I closed them all on New Year's Day, and so far have managed with just a few. I open what I need for what I am doing, and then close them. Novel, I know. I think it is easier right now because I have so few. Each one is significant in a way it can't be if it is one of a thousand. There is now an aesthetic to keep, a sense of order to maintain.

I am liberated. Free of the baggage of all those things I was going to do, read, learn about. I declared tab bankruptcy. I've let go, accepted that there is a never-ending and overwhelming torrent of information in our online world.

I am also lost. A blank slate is intimidating. I also know that I'm just a few clicks away from letting it all unravel again, from the dam breaking.

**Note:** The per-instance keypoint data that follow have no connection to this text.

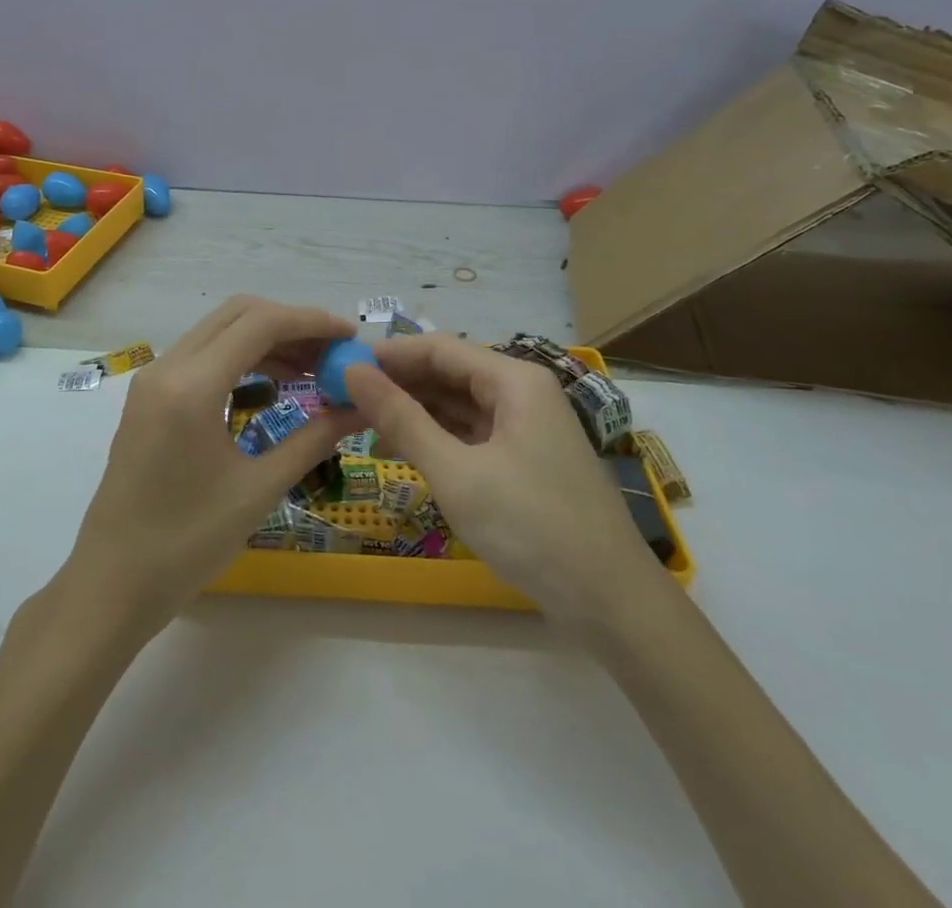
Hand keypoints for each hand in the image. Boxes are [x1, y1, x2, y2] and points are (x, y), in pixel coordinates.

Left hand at [66, 296, 355, 632]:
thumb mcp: (258, 490)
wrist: (111, 584)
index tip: (350, 338)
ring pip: (218, 332)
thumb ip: (313, 439)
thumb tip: (361, 409)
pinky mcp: (149, 397)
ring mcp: (152, 380)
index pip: (259, 324)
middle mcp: (167, 367)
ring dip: (265, 341)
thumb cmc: (186, 544)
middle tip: (332, 354)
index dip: (311, 323)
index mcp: (191, 386)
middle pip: (237, 315)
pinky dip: (240, 359)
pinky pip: (201, 357)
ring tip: (311, 372)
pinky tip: (271, 388)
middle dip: (290, 325)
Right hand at [342, 334, 659, 626]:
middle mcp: (522, 392)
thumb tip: (352, 372)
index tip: (340, 367)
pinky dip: (437, 437)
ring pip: (458, 404)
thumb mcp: (456, 473)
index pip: (439, 348)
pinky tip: (404, 448)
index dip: (389, 354)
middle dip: (398, 383)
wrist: (611, 603)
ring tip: (363, 424)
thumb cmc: (532, 527)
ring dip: (414, 410)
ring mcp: (526, 426)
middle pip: (449, 372)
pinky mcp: (524, 458)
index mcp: (514, 380)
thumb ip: (401, 419)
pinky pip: (471, 432)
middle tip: (344, 399)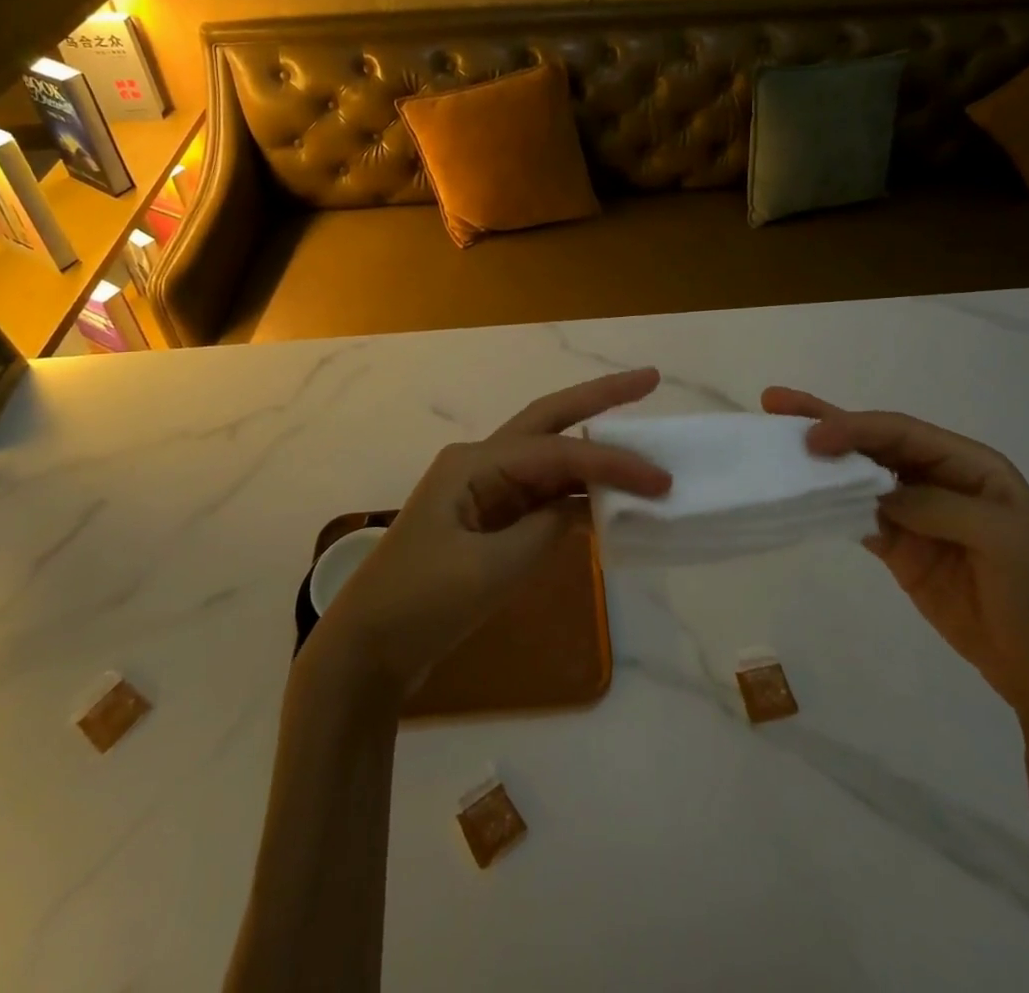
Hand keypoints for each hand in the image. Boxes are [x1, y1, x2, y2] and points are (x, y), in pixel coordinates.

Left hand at [313, 369, 670, 699]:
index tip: (660, 480)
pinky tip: (608, 501)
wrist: (368, 649)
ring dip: (594, 454)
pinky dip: (577, 496)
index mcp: (474, 463)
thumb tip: (582, 508)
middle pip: (550, 420)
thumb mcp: (490, 569)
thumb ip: (544, 530)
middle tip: (649, 379)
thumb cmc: (421, 602)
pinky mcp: (489, 521)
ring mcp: (484, 491)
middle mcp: (481, 463)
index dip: (612, 463)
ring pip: (550, 458)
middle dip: (600, 398)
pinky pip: (542, 496)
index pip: (557, 453)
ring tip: (642, 447)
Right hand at [762, 387, 1028, 738]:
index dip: (855, 428)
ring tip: (776, 444)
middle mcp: (938, 480)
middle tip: (774, 402)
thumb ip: (936, 506)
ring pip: (859, 477)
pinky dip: (829, 506)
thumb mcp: (1001, 539)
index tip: (811, 437)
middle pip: (873, 443)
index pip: (901, 433)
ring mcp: (916, 516)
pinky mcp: (902, 550)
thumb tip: (875, 492)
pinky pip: (858, 517)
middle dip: (826, 422)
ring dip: (820, 462)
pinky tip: (801, 496)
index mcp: (970, 465)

There used to be the comforts of those old tabs waiting for me, the things I took time to find and open, that I knew I'd get to one day. Gone.

Are there benefits to this lifestyle? Maybe? My computer feels a bit snappier possibly, but that could be in my head. I think a bit more about what I open: am I going to use this right now? Should I save this somewhere for later? I don't think I want to adopt any strict rules and limits. That feels like a poor proxy for control, avoiding the issue of why I feel the urge to open tabs, what is truly valuable to read, and how to spend my time. I dipped a tiny bit into my old read-it-later list, which I've mostly not added to in the last few years.

It has 2,537 items.

But at least those tabs are gone, right? Well, not quite, I must confess. Before I closed them, I bookmarked them in a bunch of folders. They are there with the other times I've had to save some tabs, as an unorganized mess. The name of that top folder, where I hide my shame?

"Temp," of course. There's a Greek proverb my father once told me: nothing is more permanent than the temporary.